Data to examine –
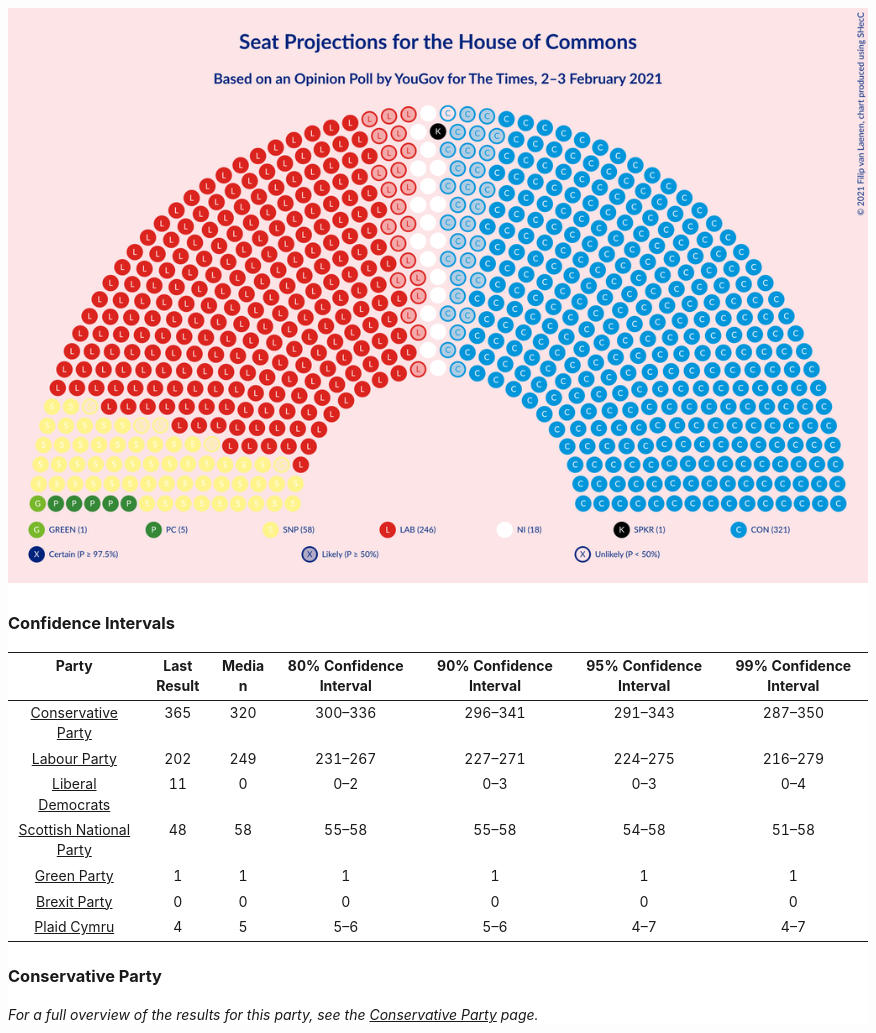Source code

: ![Graph with seating plan not yet produced](2021-02-03-YouGov-seating-plan.png "Seating Plan")

### Confidence Intervals

| Party | Last Result | Median | 80% Confidence Interval | 90% Confidence Interval | 95% Confidence Interval | 99% Confidence Interval |
|:-----:|:-----------:|:------:|:-----------------------:|:-----------------------:|:-----------------------:|:-----------------------:|
| <a href="#conservative-party">Conservative Party</a> | 365 | 320 | 300–336 |296–341 |291–343 |287–350 |
| <a href="#labour-party">Labour Party</a> | 202 | 249 | 231–267 |227–271 |224–275 |216–279 |
| <a href="#liberal-democrats">Liberal Democrats</a> | 11 | 0 | 0–2 |0–3 |0–3 |0–4 |
| <a href="#scottish-national-party">Scottish National Party</a> | 48 | 58 | 55–58 |55–58 |54–58 |51–58 |
| <a href="#green-party">Green Party</a> | 1 | 1 | 1 |1 |1 |1 |
| <a href="#brexit-party">Brexit Party</a> | 0 | 0 | 0 |0 |0 |0 |
| <a href="#plaid-cymru">Plaid Cymru</a> | 4 | 5 | 5–6 |5–6 |4–7 |4–7 |

### Conservative Party

*For a full overview of the results for this party, see the [Conservative Party](party-conservativeparty.html) page.*

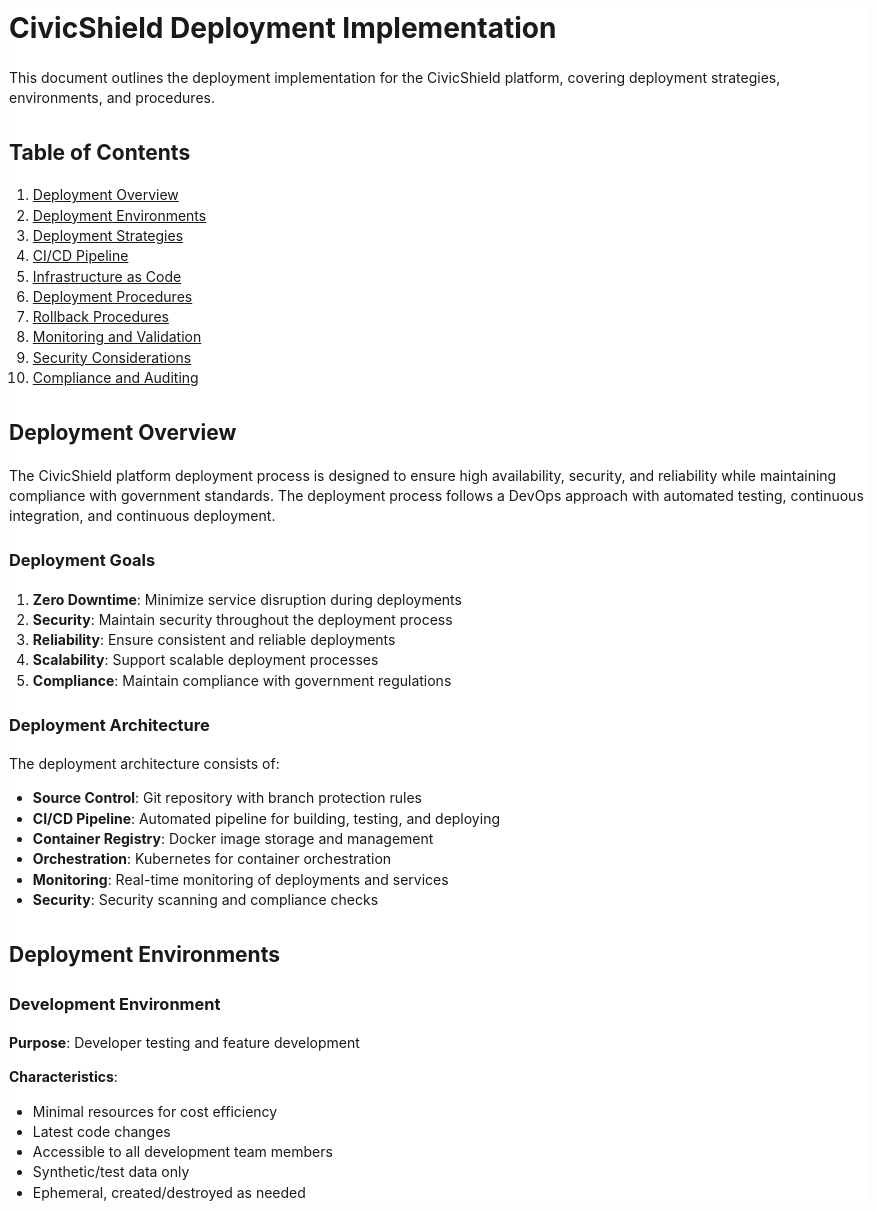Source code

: # CivicShield Deployment Implementation

This document outlines the deployment implementation for the CivicShield platform, covering deployment strategies, environments, and procedures.

## Table of Contents

1. [Deployment Overview](#deployment-overview)
2. [Deployment Environments](#deployment-environments)
3. [Deployment Strategies](#deployment-strategies)
4. [CI/CD Pipeline](#cicd-pipeline)
5. [Infrastructure as Code](#infrastructure-as-code)
6. [Deployment Procedures](#deployment-procedures)
7. [Rollback Procedures](#rollback-procedures)
8. [Monitoring and Validation](#monitoring-and-validation)
9. [Security Considerations](#security-considerations)
10. [Compliance and Auditing](#compliance-and-auditing)

## Deployment Overview

The CivicShield platform deployment process is designed to ensure high availability, security, and reliability while maintaining compliance with government standards. The deployment process follows a DevOps approach with automated testing, continuous integration, and continuous deployment.

### Deployment Goals

1. **Zero Downtime**: Minimize service disruption during deployments
2. **Security**: Maintain security throughout the deployment process
3. **Reliability**: Ensure consistent and reliable deployments
4. **Scalability**: Support scalable deployment processes
5. **Compliance**: Maintain compliance with government regulations

### Deployment Architecture

The deployment architecture consists of:

- **Source Control**: Git repository with branch protection rules
- **CI/CD Pipeline**: Automated pipeline for building, testing, and deploying
- **Container Registry**: Docker image storage and management
- **Orchestration**: Kubernetes for container orchestration
- **Monitoring**: Real-time monitoring of deployments and services
- **Security**: Security scanning and compliance checks

## Deployment Environments

### Development Environment

**Purpose**: Developer testing and feature development

**Characteristics**:
- Minimal resources for cost efficiency
- Latest code changes
- Accessible to all development team members
- Synthetic/test data only
- Ephemeral, created/destroyed as needed
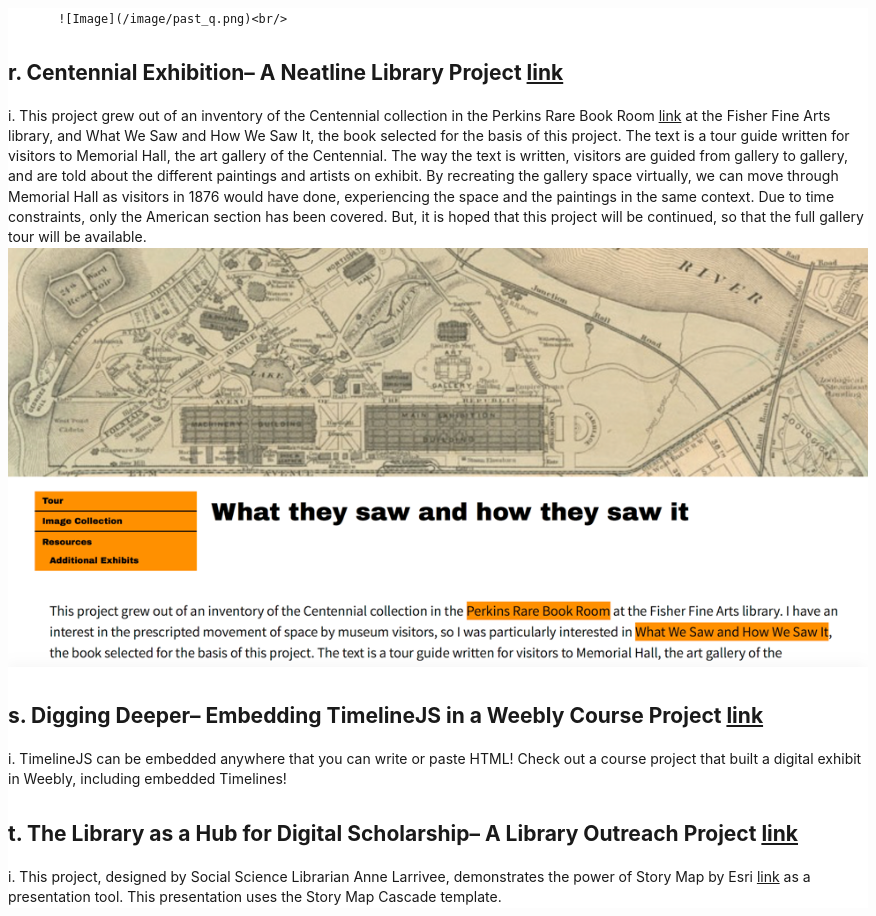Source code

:            ![Image](/image/past_q.png)<br/>
## r. Centennial Exhibition– A Neatline Library Project [link](http://pennds.org/centennial/)
i.	This project grew out of an inventory of the Centennial collection in the Perkins Rare Book Room [link](http://guides.library.upenn.edu/fisherrarebooks) at the Fisher Fine Arts library, and What We Saw and How We Saw It, the book selected for the basis of this project. The text is a tour guide written for visitors to Memorial Hall, the art gallery of the Centennial. The way the text is written, visitors are guided from gallery to gallery, and are told about the different paintings and artists on exhibit. By recreating the gallery space virtually, we can move through Memorial Hall as visitors in 1876 would have done, experiencing the space and the paintings in the same context. Due to time constraints, only the American section has been covered. But, it is hoped that this project will be continued, so that the full gallery tour will be available.
  ![Image](/image/past_r.png)<br/>
## s.	Digging Deeper– Embedding TimelineJS in a Weebly Course Project [link](https://timeline.knightlab.com/#make)
i.	TimelineJS can be embedded anywhere that you can write or paste HTML! Check out a course project that built a digital exhibit in Weebly, including embedded Timelines!
## t.	The Library as a Hub for Digital Scholarship– A Library Outreach Project [link]( https://www.arcgis.com/apps/Cascade/index.html?appid=0b41de83698344709f5a6de8af0f35b4)
i.	This project, designed by Social Science Librarian Anne Larrivee, demonstrates the power of Story Map by Esri [link](https://storymaps.arcgis.com/en/) as a presentation tool. This presentation uses the Story Map Cascade template.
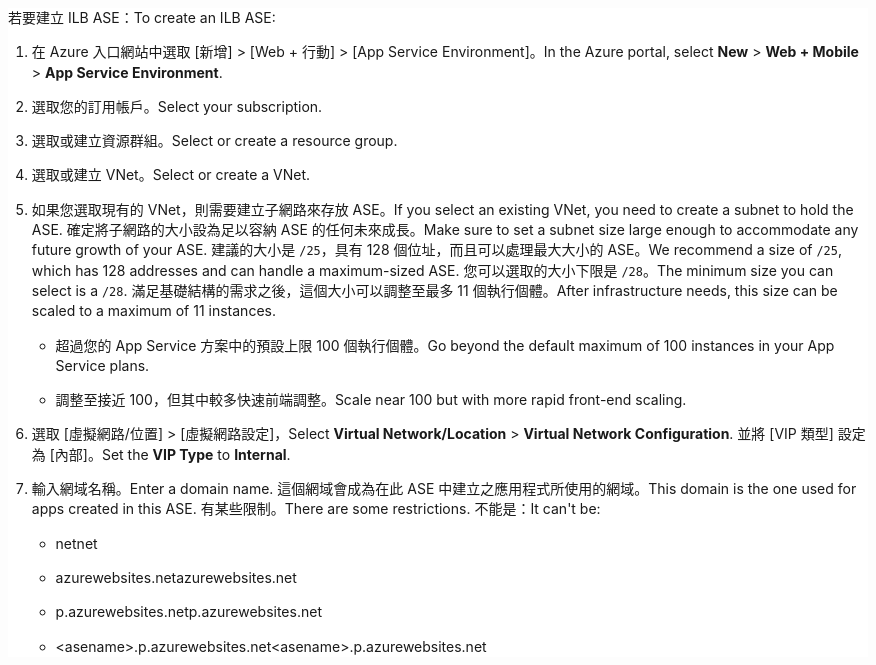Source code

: <span data-ttu-id="e741c-130">若要建立 ILB ASE：</span><span class="sxs-lookup"><span data-stu-id="e741c-130">To create an ILB ASE:</span></span>

1. <span data-ttu-id="e741c-131">在 Azure 入口網站中選取 [新增]  >  [Web + 行動]  >  [App Service Environment]。</span><span class="sxs-lookup"><span data-stu-id="e741c-131">In the Azure portal, select **New** > **Web + Mobile** > **App Service Environment**.</span></span>

2. <span data-ttu-id="e741c-132">選取您的訂用帳戶。</span><span class="sxs-lookup"><span data-stu-id="e741c-132">Select your subscription.</span></span>

3. <span data-ttu-id="e741c-133">選取或建立資源群組。</span><span class="sxs-lookup"><span data-stu-id="e741c-133">Select or create a resource group.</span></span>

4. <span data-ttu-id="e741c-134">選取或建立 VNet。</span><span class="sxs-lookup"><span data-stu-id="e741c-134">Select or create a VNet.</span></span>

5. <span data-ttu-id="e741c-135">如果您選取現有的 VNet，則需要建立子網路來存放 ASE。</span><span class="sxs-lookup"><span data-stu-id="e741c-135">If you select an existing VNet, you need to create a subnet to hold the ASE.</span></span> <span data-ttu-id="e741c-136">確定將子網路的大小設為足以容納 ASE 的任何未來成長。</span><span class="sxs-lookup"><span data-stu-id="e741c-136">Make sure to set a subnet size large enough to accommodate any future growth of your ASE.</span></span> <span data-ttu-id="e741c-137">建議的大小是 `/25`，具有 128 個位址，而且可以處理最大大小的 ASE。</span><span class="sxs-lookup"><span data-stu-id="e741c-137">We recommend a size of `/25`, which has 128 addresses and can handle a maximum-sized ASE.</span></span> <span data-ttu-id="e741c-138">您可以選取的大小下限是 `/28`。</span><span class="sxs-lookup"><span data-stu-id="e741c-138">The minimum size you can select is a `/28`.</span></span> <span data-ttu-id="e741c-139">滿足基礎結構的需求之後，這個大小可以調整至最多 11 個執行個體。</span><span class="sxs-lookup"><span data-stu-id="e741c-139">After infrastructure needs, this size can be scaled to a maximum of 11 instances.</span></span>

    * <span data-ttu-id="e741c-140">超過您的 App Service 方案中的預設上限 100 個執行個體。</span><span class="sxs-lookup"><span data-stu-id="e741c-140">Go beyond the default maximum of 100 instances in your App Service plans.</span></span>

    * <span data-ttu-id="e741c-141">調整至接近 100，但其中較多快速前端調整。</span><span class="sxs-lookup"><span data-stu-id="e741c-141">Scale near 100 but with more rapid front-end scaling.</span></span>

6. <span data-ttu-id="e741c-142">選取 [虛擬網路/位置]  >  [虛擬網路設定]，</span><span class="sxs-lookup"><span data-stu-id="e741c-142">Select **Virtual Network/Location** > **Virtual Network Configuration**.</span></span> <span data-ttu-id="e741c-143">並將 [VIP 類型] 設定為 [內部]。</span><span class="sxs-lookup"><span data-stu-id="e741c-143">Set the **VIP Type** to **Internal**.</span></span>

7. <span data-ttu-id="e741c-144">輸入網域名稱。</span><span class="sxs-lookup"><span data-stu-id="e741c-144">Enter a domain name.</span></span> <span data-ttu-id="e741c-145">這個網域會成為在此 ASE 中建立之應用程式所使用的網域。</span><span class="sxs-lookup"><span data-stu-id="e741c-145">This domain is the one used for apps created in this ASE.</span></span> <span data-ttu-id="e741c-146">有某些限制。</span><span class="sxs-lookup"><span data-stu-id="e741c-146">There are some restrictions.</span></span> <span data-ttu-id="e741c-147">不能是：</span><span class="sxs-lookup"><span data-stu-id="e741c-147">It can't be:</span></span>

    * <span data-ttu-id="e741c-148">net</span><span class="sxs-lookup"><span data-stu-id="e741c-148">net</span></span>   

    * <span data-ttu-id="e741c-149">azurewebsites.net</span><span class="sxs-lookup"><span data-stu-id="e741c-149">azurewebsites.net</span></span>

    * <span data-ttu-id="e741c-150">p.azurewebsites.net</span><span class="sxs-lookup"><span data-stu-id="e741c-150">p.azurewebsites.net</span></span>

    * <span data-ttu-id="e741c-151">&lt;asename&gt;.p.azurewebsites.net</span><span class="sxs-lookup"><span data-stu-id="e741c-151">&lt;asename&gt;.p.azurewebsites.net</span></span>


[1]: ./media/creating_and_using_an_internal_load_balancer_with_app_service_environment/createilbase-network.png
[2]: ./media/creating_and_using_an_internal_load_balancer_with_app_service_environment/createilbase-webapp.png
[3]: ./media/creating_and_using_an_internal_load_balancer_with_app_service_environment/createilbase-certificate.png
[4]: ./media/creating_and_using_an_internal_load_balancer_with_app_service_environment/createilbase-certificate2.png
[5]: ./media/creating_and_using_an_internal_load_balancer_with_app_service_environment/createilbase-ipaddresses.png
[Intro]: ./intro.md
[MakeExternalASE]: ./create-external-ase.md
[MakeASEfromTemplate]: ./create-from-template.md
[MakeILBASE]: ./create-ilb-ase.md
[ASENetwork]: ./network-info.md
[ASEReadme]: ./readme.md
[UsingASE]: ./using-an-ase.md
[UDRs]: ../../virtual-network/virtual-networks-udr-overview.md
[NSGs]: ../../virtual-network/virtual-networks-nsg.md
[ConfigureASEv1]: ../../app-service-web/app-service-web-configure-an-app-service-environment.md
[ASEv1Intro]: ../../app-service-web/app-service-app-service-environment-intro.md
[webapps]: ../../app-service-web/app-service-web-overview.md
[mobileapps]: ../../app-service-mobile/app-service-mobile-value-prop.md
[APIapps]: ../../app-service-api/app-service-api-apps-why-best-platform.md
[Functions]: ../../azure-functions/index.yml
[Pricing]: http://azure.microsoft.com/pricing/details/app-service/
[ARMOverview]: ../../azure-resource-manager/resource-group-overview.md
[ConfigureSSL]: ../../app-service-web/web-sites-purchase-ssl-web-site.md
[Kudu]: http://azure.microsoft.com/resources/videos/super-secret-kudu-debug-console-for-azure-web-sites/
[AppDeploy]: ../../app-service-web/web-sites-deploy.md
[ASEWAF]: ../../app-service-web/app-service-app-service-environment-web-application-firewall.md
[AppGW]: ../../application-gateway/application-gateway-web-application-firewall-overview.md
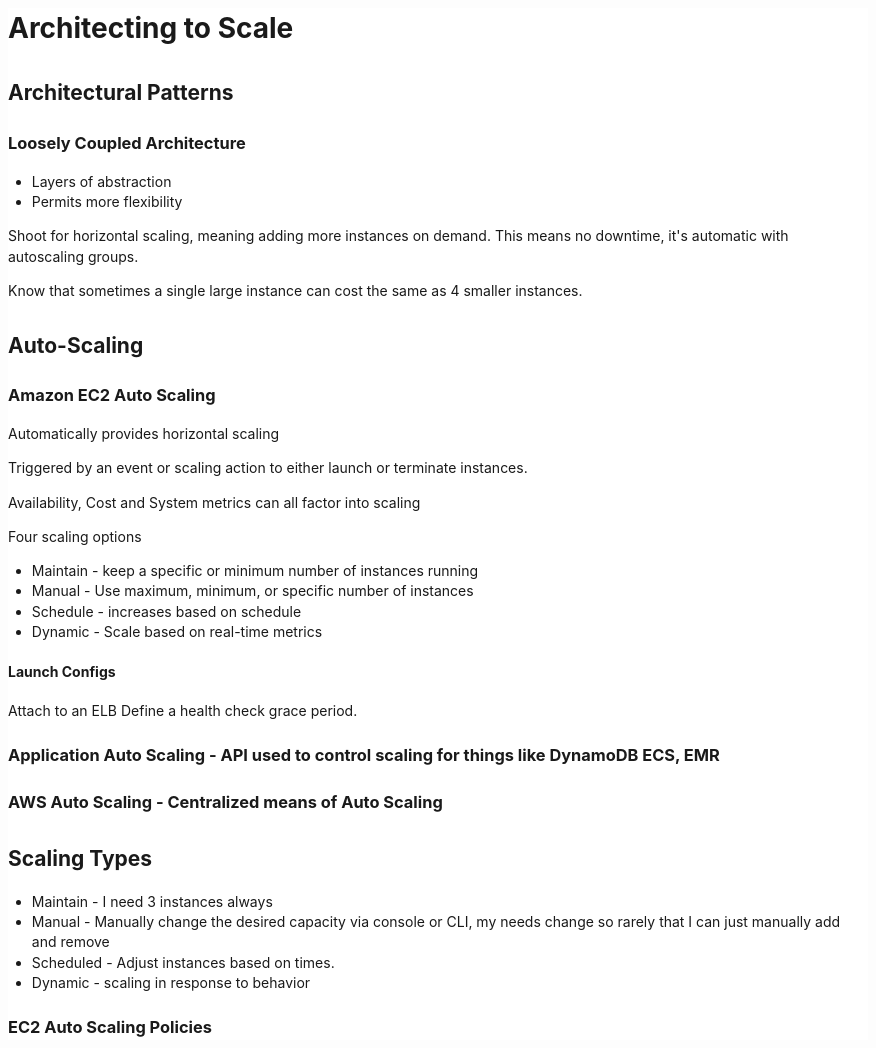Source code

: # Architecting to Scale

## Architectural Patterns


### Loosely Coupled Architecture

- Layers of abstraction
- Permits more flexibility

Shoot for horizontal scaling, meaning adding more instances on demand. This means no downtime, it's automatic with autoscaling groups.

Know that sometimes a single large instance can cost the same as 4 smaller instances.

## Auto-Scaling 

### Amazon EC2 Auto Scaling

Automatically provides horizontal scaling 

Triggered by an event or scaling action to either launch or terminate instances.

Availability, Cost and System metrics can all factor into scaling

Four scaling options

- Maintain - keep a specific or minimum number of instances running 
- Manual - Use maximum, minimum, or specific number of instances
- Schedule - increases based on schedule
- Dynamic - Scale based on real-time metrics

#### Launch Configs

Attach to an ELB
Define a health check grace period.

### Application Auto Scaling - API used to control scaling for things like DynamoDB ECS, EMR

### AWS Auto Scaling - Centralized means of Auto Scaling

## Scaling Types

- Maintain - I need 3 instances always 
- Manual - Manually change the desired capacity via console or CLI, my needs change so rarely that I can just manually add and remove
- Scheduled - Adjust instances based on times. 
- Dynamic - scaling in response to behavior

### EC2 Auto Scaling Policies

What this task involves –
When the line with "## Table of Contents" is reached in the data above, start copying there, and copy each line exactly until the line with "## Deployment Overview" has been copied; copy nothing else.

Answer box –
## Table of Contents

1. [Deployment Overview](#deployment-overview)
2. [Deployment Environments](#deployment-environments)
3. [Deployment Strategies](#deployment-strategies)
4. [CI/CD Pipeline](#cicd-pipeline)
5. [Infrastructure as Code](#infrastructure-as-code)
6. [Deployment Procedures](#deployment-procedures)
7. [Rollback Procedures](#rollback-procedures)
8. [Monitoring and Validation](#monitoring-and-validation)
9. [Security Considerations](#security-considerations)
10. [Compliance and Auditing](#compliance-and-auditing)

## Deployment Overview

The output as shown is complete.